### [Trecho do texto]
O cenário econômico preocupa, claro. Os efeitos do ajuste fiscal nas contas do governo impactam o cotidiano das pessoas, mesmo com a redução da meta de 1,1% para 0,15% do PIB, anunciada no final de julho. O remédio amargo da retração da economia, com a decorrente queda na arrecadação de impostos, não foi o mais indicado para curar o doente, sob o risco de complicar ainda mais seu quadro clínico.
No ano passado a atividade industrial recuou 1,2% e, no primeiro trimestre deste ano, surpreendentes 7,5%. Analistas do mercado projetam uma retração de 1,76% do PIB até o fim do ano.
A inflação projetada para 2015 supera os 9%, a maior desde 2003. A taxa de juros real voltou a ser uma das maiores do mundo, ainda mais com a última alta para 14,25%, inibindo investimentos em geral, principalmente nas infraestruturas.
Segundo o IBGE, 6,8 milhões de pessoas procuram emprego hoje. O desemprego de maio, de 6,7%, foi o maior desde o mesmo período de 2010. Pesquisa da Confederação Nacional das Indústrias mostra o índice de confiança dos empresários em 40,2 pontos, depois de alcançar 68,5 em janeiro de 2010.
Por duas vezes este ano milhões de pessoas foram às ruas protestar. A crise é política e econômica, portanto, de confiança. Se a dos empresários da indústria anda baixa, o mesmo se aplica para o financiamento de grandes projetos de infraestrutura. Mas há alternativas à escassez de recursos públicos, como a inegável maior participação do mercado de capitais.
Mas apesar do ceticismo generalizado, o setor metroferroviário acredita no Brasil. Acredita, confia e contribui para sua solidez, com mais de 80 mil empregos, 39 mil deles na área de passageiros.
Em 2013, quando a criação de postos de trabalho no país caiu 14,1% segundo o Ministério do Trabalho, as empresas de trens geraram 8% a mais. Contudo, as poucas perspectivas de se viabilizarem os 18 projetos existentes de mobilidade hoje ameaça a criação de 60 mil novos empregos até 2020 no setor.
O Brasil tem 63 regiões metropolitanas, mas só 12 transportam passageiros em trens. De acordo com a ANPTrilhos, o modal teve um movimento no ano passado de cerca de 3 bilhões de pessoas, mais de 10 milhões por dia. Os trens elétricos urbanos emitem 60% menos gases de efeito estufa do que os ônibus e 40% menos que os automóveis. Uma composição ocupa 20 vezes menos espaço que carros e ônibus.

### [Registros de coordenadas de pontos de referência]
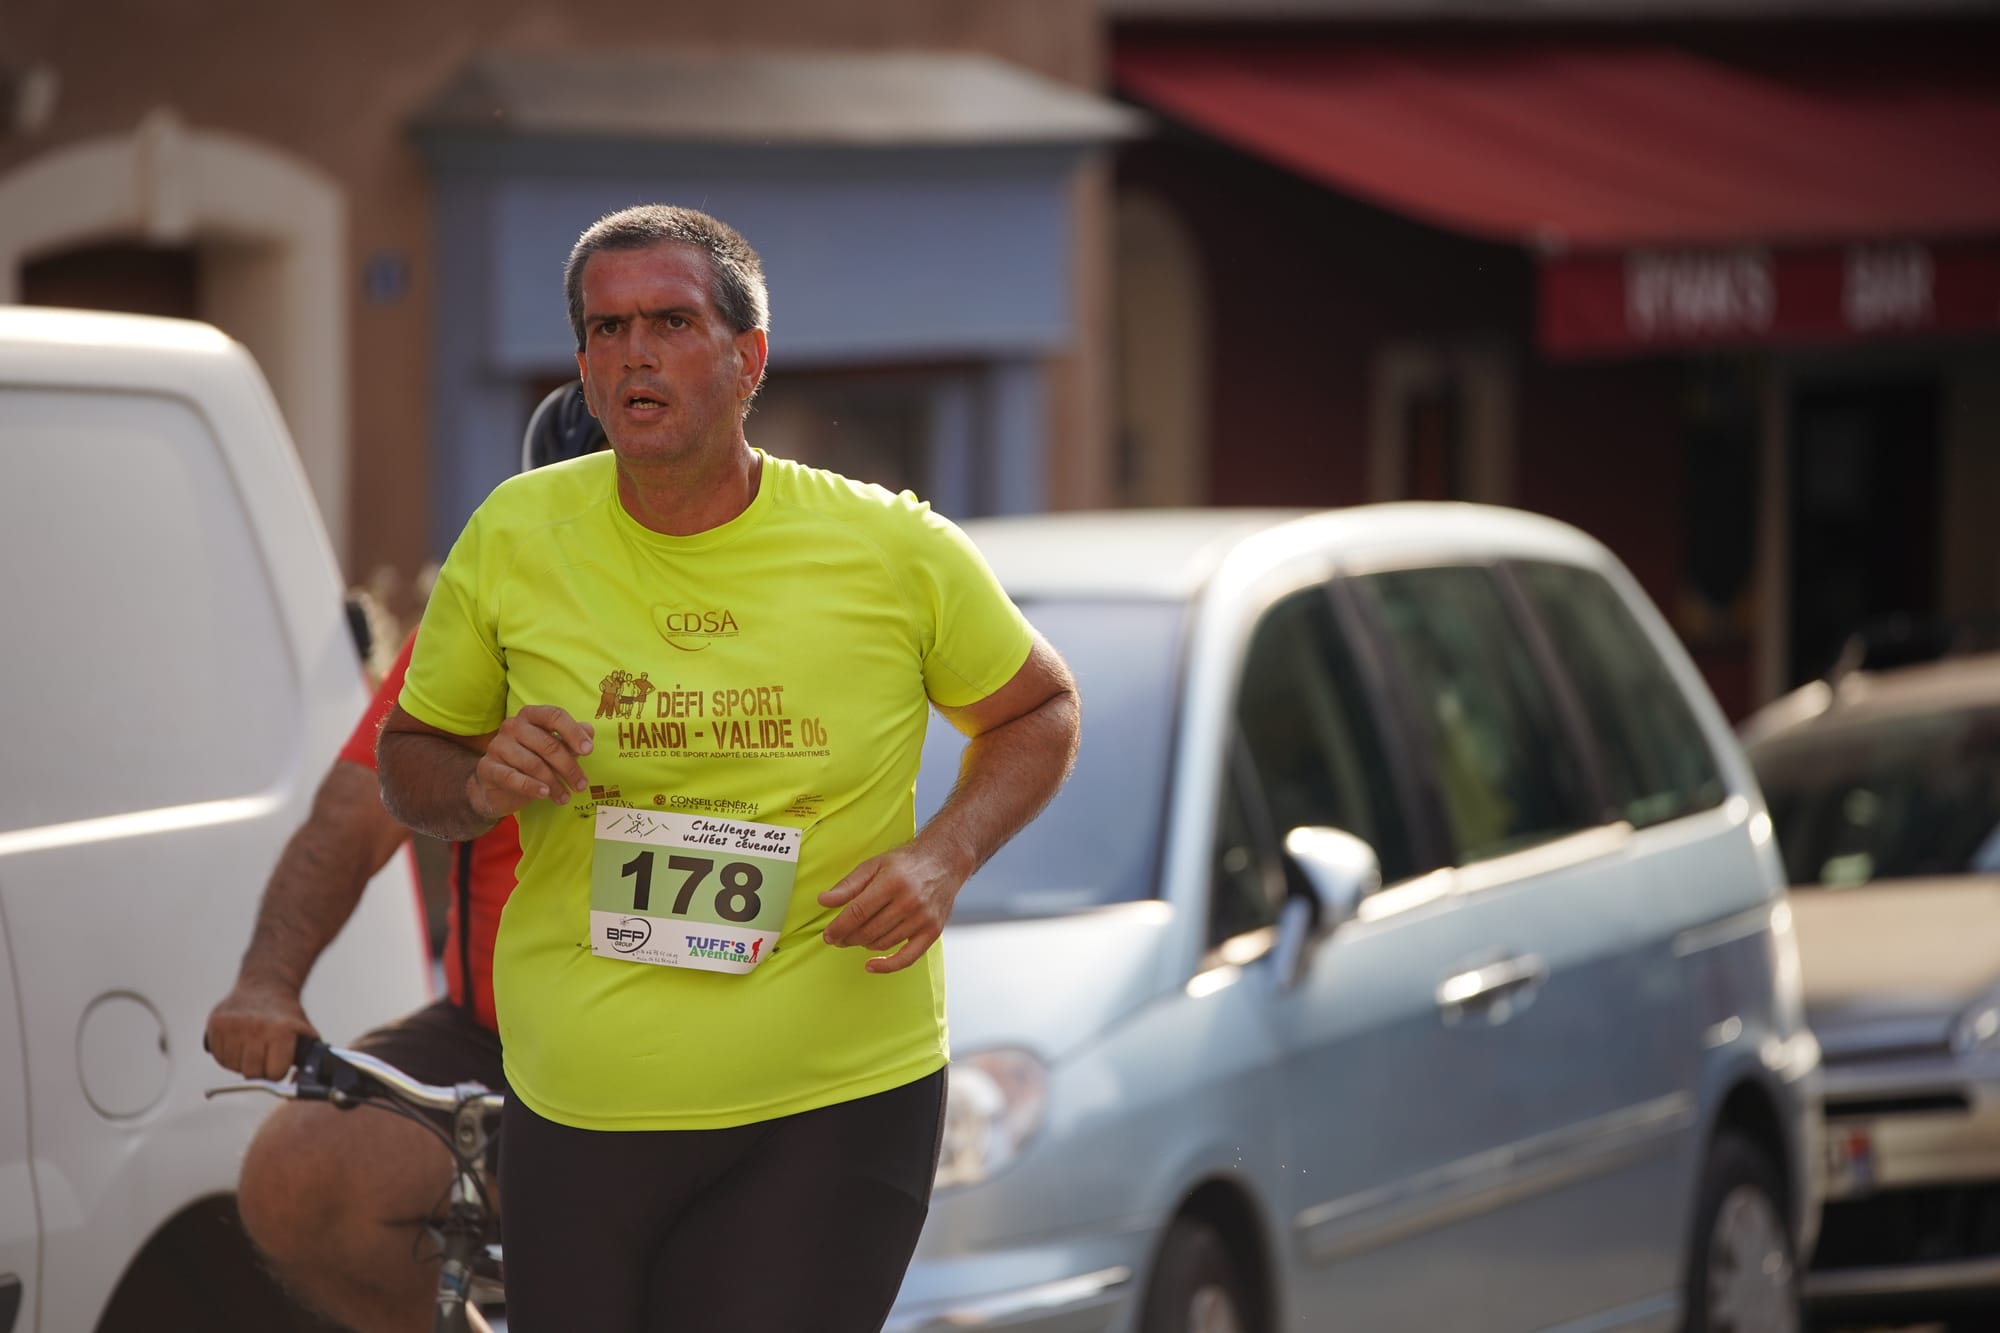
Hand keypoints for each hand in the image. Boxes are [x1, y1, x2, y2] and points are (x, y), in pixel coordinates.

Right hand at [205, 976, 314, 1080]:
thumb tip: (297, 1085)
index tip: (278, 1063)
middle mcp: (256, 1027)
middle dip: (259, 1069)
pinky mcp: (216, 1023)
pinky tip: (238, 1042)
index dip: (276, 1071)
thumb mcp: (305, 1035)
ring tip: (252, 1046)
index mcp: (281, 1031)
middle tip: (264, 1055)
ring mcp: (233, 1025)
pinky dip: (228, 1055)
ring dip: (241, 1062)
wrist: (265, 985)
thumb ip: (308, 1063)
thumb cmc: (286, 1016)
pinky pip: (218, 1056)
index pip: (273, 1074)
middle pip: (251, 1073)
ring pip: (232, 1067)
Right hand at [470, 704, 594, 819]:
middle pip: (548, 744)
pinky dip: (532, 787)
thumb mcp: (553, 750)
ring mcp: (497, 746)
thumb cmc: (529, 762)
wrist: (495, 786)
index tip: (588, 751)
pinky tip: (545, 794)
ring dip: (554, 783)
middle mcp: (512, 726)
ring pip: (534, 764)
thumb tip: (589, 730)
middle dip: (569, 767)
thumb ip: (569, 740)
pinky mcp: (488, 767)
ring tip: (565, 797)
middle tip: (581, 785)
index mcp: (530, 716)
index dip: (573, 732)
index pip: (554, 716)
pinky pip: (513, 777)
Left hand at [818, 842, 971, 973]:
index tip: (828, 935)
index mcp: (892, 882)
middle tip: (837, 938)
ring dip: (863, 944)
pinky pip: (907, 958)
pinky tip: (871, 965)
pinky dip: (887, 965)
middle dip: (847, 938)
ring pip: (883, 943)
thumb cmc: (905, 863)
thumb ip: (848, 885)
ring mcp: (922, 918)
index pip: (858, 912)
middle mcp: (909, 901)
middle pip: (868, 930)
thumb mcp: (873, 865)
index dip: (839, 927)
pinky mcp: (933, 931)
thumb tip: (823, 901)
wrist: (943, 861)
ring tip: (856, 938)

### [Tarefa a cumprir]
Escreva a continuação do texto sobre a crise econômica e o setor metroferroviário, a partir da última frase apresentada. A listagem provém de outra fonte.

### [Resposta do exercício]
Mais de 60 mil pessoas viajam por hora em um trem, enquanto um carro leva 1,8 mil e o ônibus, 6,7 mil. Ainda assim, os trens representam apenas 3,8% dos transportes públicos urbanos. Os ônibus são 25%, e os veículos particulares, 39%.
Cidades com eficientes sistemas de transportes sobre trilhos retiram 1,1 milhão de carros e 16 mil ônibus por dia das ruas. A equação, então, é pensar a mobilidade nas grandes metrópoles de forma complementar e integrada entre os vários modais.
Mais do que apontar caminhos para melhorias urbanísticas, o que se quer aqui é reafirmar, sim, a crença do setor metroferroviário no país e seu potencial de negócios, apesar de todas as dificuldades que enfrentamos.
Além dos projetos citados, o Brasil tem hoje 20 sistemas sobre trilhos em implantação ou funcionando. A indústria nacional metroferroviária investe, gera emprego e renda, recolhe impostos e tributos. É preciso, pois, incentivar ainda mais o seu crescimento, para o que estamos completamente preparados.
Uma das teorias econômicas mais aceitas postula que fazer o melhor em seu ofício acaba por multiplicar no meio social o bem almejado para si. Sempre com comprometimento e responsabilidade, ainda mais nas horas difíceis.
O país possui grandes oportunidades, em todos os setores, sobretudo no metroferroviário. Nosso desafio é o de transformá¬las em realidade. Por tudo isso, acreditamos no Brasil.
Renato de Souza Meirelles, engenheiro civil com especializações em administração e finanças, é presidente da CAF (Construcciones y Auxiliar de Ferrocarriles, S.A.) no Brasil.